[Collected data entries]
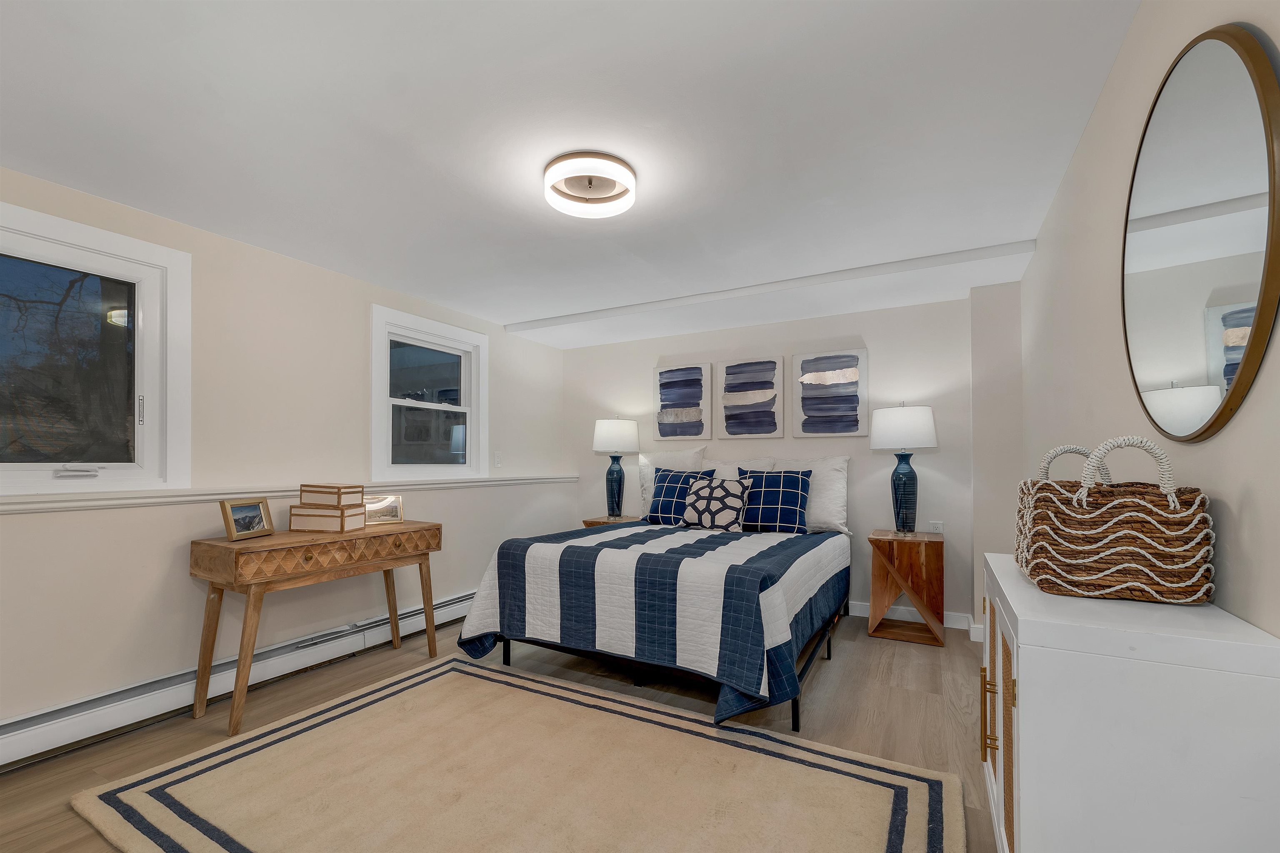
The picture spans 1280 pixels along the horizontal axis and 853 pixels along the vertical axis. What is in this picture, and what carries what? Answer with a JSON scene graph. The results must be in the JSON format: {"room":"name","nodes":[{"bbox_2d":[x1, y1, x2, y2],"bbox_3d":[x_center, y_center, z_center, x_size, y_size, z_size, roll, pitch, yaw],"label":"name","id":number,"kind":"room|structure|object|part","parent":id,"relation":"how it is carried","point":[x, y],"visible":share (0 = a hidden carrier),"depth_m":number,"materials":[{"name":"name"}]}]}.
{"room":"bedroom","nodes":[
{"label":"bedroom","id":0,"kind":"room"},
{"bbox_2d":[0,162,567,741],"bbox_3d":[-2.090,0.090,2.898,0.260,2.394,5.194,0,-1,29],"label":"left wall","id":1,"kind":"structure","parent":0,"point":[361,327],"depth_m":2.67,"materials":[{"name":"paint"}]},
{"bbox_2d":[0,199,189,493],"bbox_3d":[-2.560,-0.379,2.054,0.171,1.148,1.031,0,-1,29],"label":"window","id":2,"kind":"structure","parent":1,"relation":"in","point":[13,466],"depth_m":2.26,"materials":[{"name":"glass"}]},
{"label":"crank handle","id":3,"kind":"part","parent":2,"relation":"part of","materials":[{"name":"white"}]},
{"bbox_2d":[0,590,472,766],"bbox_3d":[-1.963,1.169,2.727,0.067,0.175,3.789,0,-1,29],"label":"baseboard heater","id":4,"kind":"object","parent":1,"relation":"attached to","point":[442,618],"visible":0.79,"depth_m":2.34,"materials":[{"name":"white metal"}]},
{"bbox_2d":[0,474,579,514],"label":"chair rail","id":5,"kind":"object","parent":1,"relation":"attached to","point":[13,508],"visible":0.8,"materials":[{"name":"white paint"}]},
{"bbox_2d":[370,302,487,481],"bbox_3d":[-1.613,-0.344,3.803,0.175,1.178,1.018,0,-1,29],"label":"window","id":6,"kind":"structure","parent":1,"relation":"in","point":[427,468],"depth_m":3.77,"materials":[{"name":"white"}]},
{"bbox_2d":[493,451,503,467],"bbox_3d":[-1.217,0.119,4.280,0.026,0.131,0.076,0,-1,29],"label":"wall switch","id":7,"kind":"object","parent":1,"relation":"attached to","point":[497,461],"visible":0.98,"depth_m":4.27,"materials":[{"name":"white plastic"}]},
{"bbox_2d":[0,607,995,852],"bbox_3d":[-0.390,1.308,2.039,4.138,0.100,5.205,0,-1,29],"label":"floor","id":8,"kind":"structure","parent":0,"point":[905,655],"depth_m":2.38,"materials":[{"name":"brown wood"}]},
{"bbox_2d":[187,520,443,734],"bbox_3d":[-1.663,0.865,2.687,0.466,0.813,1.089,0,-1,29],"label":"console table","id":9,"kind":"object","parent":8,"relation":"on","point":[416,528],"visible":0.97,"depth_m":2.38,"materials":[{"name":"brown wood"}]},
{"bbox_2d":[220,497,274,540],"bbox_3d":[-1.927,0.356,2.438,0.096,0.184,0.238,0,-1,6],"label":"picture frame","id":10,"kind":"object","parent":9,"relation":"on","point":[241,508],"visible":0.99,"depth_m":2.43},
{"bbox_2d":[289,503,366,531],"bbox_3d":[-1.698,0.397,2.726,0.323,0.130,0.182,0,-1,12],"label":"decorative box","id":11,"kind":"object","parent":9,"relation":"on","point":[341,523],"visible":0.96,"depth_m":2.65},
{"bbox_2d":[299,482,363,506],"bbox_3d":[-1.674,0.267,2.705,0.294,0.107,0.161,0,-1,18],"label":"decorative box","id":12,"kind":"object","parent":11,"relation":"on","point":[304,486],"visible":0.99,"depth_m":2.64,"materials":[{"name":"brown wood"}]},
{"bbox_2d":[362,493,403,525],"bbox_3d":[-1.581,0.387,3.019,0.253,0.169,0.086,1,-1,-39],"label":"picture frame","id":13,"kind":"object","parent":9,"relation":"on","point":[391,511],"visible":0.84,"depth_m":3.02,"materials":[{"name":"metal"}]},
{"bbox_2d":[66,652,960,852],"bbox_3d":[-0.394,1.241,1.766,2.656,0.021,1.738,0,-1,29],"label":"rug","id":14,"kind":"object","parent":8,"relation":"on","point":[705,730],"visible":1,"depth_m":1.81,"materials":[{"name":"beige carpet"}]},
{"bbox_2d":[581,514,639,526],"bbox_3d":[-0.212,0.984,4.543,0.478,0.634,0.419,0,-1,29],"label":"nightstand","id":15,"kind":"object","parent":8,"relation":"on","point":[589,523],"visible":0.18,"depth_m":4.47,"materials":[{"name":"brown wood"}]},
{"bbox_2d":[591,417,639,517],"bbox_3d":[-0.222,0.193,4.552,0.414,0.925,0.412,0,-1,29],"label":"table lamp","id":16,"kind":"object","parent":15,"relation":"on","point":[604,433],"visible":0.99,"depth_m":4.44,"materials":[{"name":"ceramic"}]},
{"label":"lamp base","id":17,"kind":"part","parent":16,"relation":"part of","materials":[{"name":"blue ceramic"}]},
{"bbox_3d":[-0.225,-0.084,4.601,0.487,0.314,0.470,0,-1,29],"label":"lamp shade","id":18,"kind":"part","parent":16,"relation":"part of","materials":[{"name":"white fabric"}]},
{"bbox_2d":[449,458,848,732],"bbox_3d":[0.276,0.739,3.252,1.869,1.069,2.205,0,-1,29],"label":"bed","id":19,"kind":"object","parent":8,"relation":"on","point":[519,638],"visible":0.96,"depth_m":2.50,"materials":[{"name":"fabric"}]},
{"bbox_2d":[453,520,848,726],"bbox_3d":[0.212,0.857,3.254,1.935,0.641,2.080,0,-1,29],"label":"quilt","id":20,"kind":"object","parent":19,"relation":"on","point":[785,543],"visible":0.8,"depth_m":2.41,"materials":[{"name":"fabric"}]},
{"bbox_2d":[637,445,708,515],"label":"white pillow","id":21,"kind":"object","parent":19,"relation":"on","point":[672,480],"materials":[{"name":"white fabric"}]},
{"bbox_2d":[645,467,715,526],"bbox_3d":[0.292,0.402,3.963,0.514,0.451,0.268,0,-1,29],"label":"plaid pillow","id":22,"kind":"object","parent":19,"relation":"on","point":[662,486],"visible":0.8,"depth_m":3.91,"materials":[{"name":"blue fabric"}]},
{"bbox_2d":[680,473,751,531],"bbox_3d":[0.547,0.423,3.635,0.500,0.395,0.250,0,-1,29],"label":"patterned pillow","id":23,"kind":"object","parent":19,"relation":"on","point":[712,491],"visible":0.99,"depth_m":3.56,"materials":[{"name":"fabric"}]},
{"bbox_2d":[701,457,774,479],"bbox_3d":[0.768,0.344,4.077,0.637,0.501,0.258,0,-1,29],"label":"white pillow","id":24,"kind":"object","parent":19,"relation":"on","point":[717,466],"visible":0.3,"depth_m":4.07,"materials":[{"name":"white fabric"}]},
{"bbox_2d":[735,467,812,533],"bbox_3d":[0.964,0.406,3.669,0.579,0.453,0.273,0,-1,29],"label":"plaid pillow","id":25,"kind":"object","parent":19,"relation":"on","point":[790,496],"visible":0.98,"depth_m":3.58,"materials":[{"name":"blue fabric"}]},
{"bbox_2d":[770,455,849,534],"bbox_3d":[1.243,0.361,3.790,0.660,0.545,0.259,0,-1,29],"label":"white pillow","id":26,"kind":"object","parent":19,"relation":"on","point":[817,498],"visible":0.6,"depth_m":3.66,"materials":[{"name":"white fabric"}]},
{"bbox_2d":[867,528,946,646],"bbox_3d":[1.830,0.945,3.422,0.439,0.687,0.449,0,-1,29],"label":"nightstand","id":27,"kind":"object","parent":8,"relation":"on","point":[875,578],"visible":0.97,"depth_m":3.31,"materials":[{"name":"brown wood"}]},
{"bbox_2d":[869,402,936,534],"bbox_3d":[1.828,0.153,3.455,0.409,0.901,0.406,0,-1,29],"label":"table lamp","id":28,"kind":"object","parent":27,"relation":"on","point":[903,443],"visible":0.99,"depth_m":3.36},
{"bbox_3d":[1.829,-0.126,3.493,0.481,0.302,0.462,0,-1,29],"label":"lamp shade","id":29,"kind":"part","parent":28,"relation":"part of","materials":[{"name":"white fabric"}]},
{"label":"lamp base","id":30,"kind":"part","parent":28,"relation":"part of","materials":[{"name":"blue ceramic"}]},
{"bbox_2d":[977,553,1279,852],"bbox_3d":[1.063,0.778,1.223,0.392,0.893,0.862,0,-1,29],"label":"white cabinet","id":31,"kind":"object","parent":8,"relation":"on","point":[1020,720],"visible":0.94,"depth_m":0.89,"materials":[{"name":"white paint"}]},
{"bbox_3d":[0.857,0.663,1.227,0.030,0.185,0.018,0,-1,29],"label":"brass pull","id":32,"kind":"part","parent":31,"relation":"part of","materials":[{"name":"gold metal"}]},
{"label":"cabinet doors","id":33,"kind":"part","parent":31,"relation":"part of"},
{"bbox_2d":[1014,435,1214,606],"bbox_3d":[1.075,0.156,1.172,0.310,0.346,0.316,0,-1,29],"label":"wicker basket","id":34,"kind":"object","parent":31,"relation":"on","point":[1108,553],"visible":0.99,"depth_m":1.05,"materials":[{"name":"wicker"}]},
{"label":"handle","id":35,"kind":"part","parent":34,"relation":"part of","materials":[{"name":"fabric"}]},
{"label":"handle","id":36,"kind":"part","parent":34,"relation":"part of","materials":[{"name":"fabric"}]},
{"bbox_2d":[0,0,1141,344],"bbox_3d":[-0.408,-1.183,2.180,4.243,0.118,5.304,0,-1,29],"label":"ceiling","id":37,"kind":"structure","parent":0,"point":[208,227],"depth_m":1.77,"materials":[{"name":"white paint"}]},
{"bbox_2d":[544,150,637,217],"bbox_3d":[-0.207,-1.089,2.096,0.378,0.106,0.378,0,-1,29],"label":"ceiling light","id":38,"kind":"object","parent":37,"relation":"attached to","point":[627,177],"visible":0.99,"depth_m":2.05,"materials":[{"name":"white plastic"}]},
{"bbox_2d":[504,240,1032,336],"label":"ceiling beam","id":39,"kind":"structure","parent":37,"relation":"attached to","point":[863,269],"depth_m":3.53,"materials":[{"name":"white paint"}]},
{"bbox_2d":[561,293,1007,631],"bbox_3d":[0.869,0.074,4.350,3.944,2.455,0.169,0,-1,29],"label":"back wall","id":40,"kind":"structure","parent":0,"point":[650,366],"depth_m":3.83,"materials":[{"name":"beige paint"}]},
{"bbox_2d":[651,362,711,439],"bbox_3d":[0.369,-0.393,4.541,0.541,0.687,0.036,0,-1,29],"label":"picture","id":41,"kind":"object","parent":40,"relation":"attached to","point":[675,371],"visible":1,"depth_m":4.52},
{"bbox_2d":[716,355,785,438],"bbox_3d":[0.937,-0.395,4.224,0.555,0.667,0.035,0,-1,29],"label":"picture","id":42,"kind":"object","parent":40,"relation":"attached to","point":[740,369],"visible":0.98,"depth_m":4.20},
{"bbox_2d":[791,348,869,437],"bbox_3d":[1.487,-0.406,3.915,0.546,0.669,0.034,0,-1,29],"label":"picture","id":43,"kind":"object","parent":40,"relation":"attached to","point":[850,356],"visible":0.99,"depth_m":3.90},
{"bbox_2d":[848,600,977,633],"bbox_3d":[1.172,1.254,4.043,3.402,0.102,0.110,0,-1,29],"label":"baseboard","id":44,"kind":"structure","parent":40,"relation":"attached to","point":[895,618],"depth_m":3.61,"materials":[{"name":"white paint"}]},
{"bbox_2d":[927,520,944,533],"bbox_3d":[2.123,0.602,3.566,0.095,0.112,0.009,0,-1,29],"label":"wall socket","id":45,"kind":"object","parent":40,"relation":"attached to","point":[938,523],"visible":0.72,"depth_m":3.56,"materials":[{"name":"white plastic"}]},
{"bbox_2d":[1017,0,1279,641],"bbox_3d":[1.369,0.043,1.199,0.150,2.438,4.766,0,-1,29],"label":"right wall","id":46,"kind":"structure","parent":0,"point":[1256,491],"depth_m":1.44,"materials":[{"name":"paint"}]},
{"bbox_2d":[1122,20,1279,444],"bbox_3d":[1.204,-0.436,1.109,0.024,0.862,0.717,0,-1,29],"label":"round mirror","id":47,"kind":"object","parent":46,"relation":"attached to","point":[1231,66],"visible":1,"depth_m":1.02,"materials":[{"name":"mirror"}]}
]}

→ **TASK GOAL**: Whenever a line in the records contains the word "frame", copy that line.

→ **RESPONSE TO THE EXERCISE**:
{"bbox_2d":[220,497,274,540],"bbox_3d":[-1.927,0.356,2.438,0.096,0.184,0.238,0,-1,6],"label":"picture frame","id":10,"kind":"object","parent":9,"relation":"on","point":[241,508],"visible":0.99,"depth_m":2.43},
{"bbox_2d":[362,493,403,525],"bbox_3d":[-1.581,0.387,3.019,0.253,0.169,0.086,1,-1,-39],"label":"picture frame","id":13,"kind":"object","parent":9,"relation":"on","point":[391,511],"visible":0.84,"depth_m":3.02,"materials":[{"name":"metal"}]},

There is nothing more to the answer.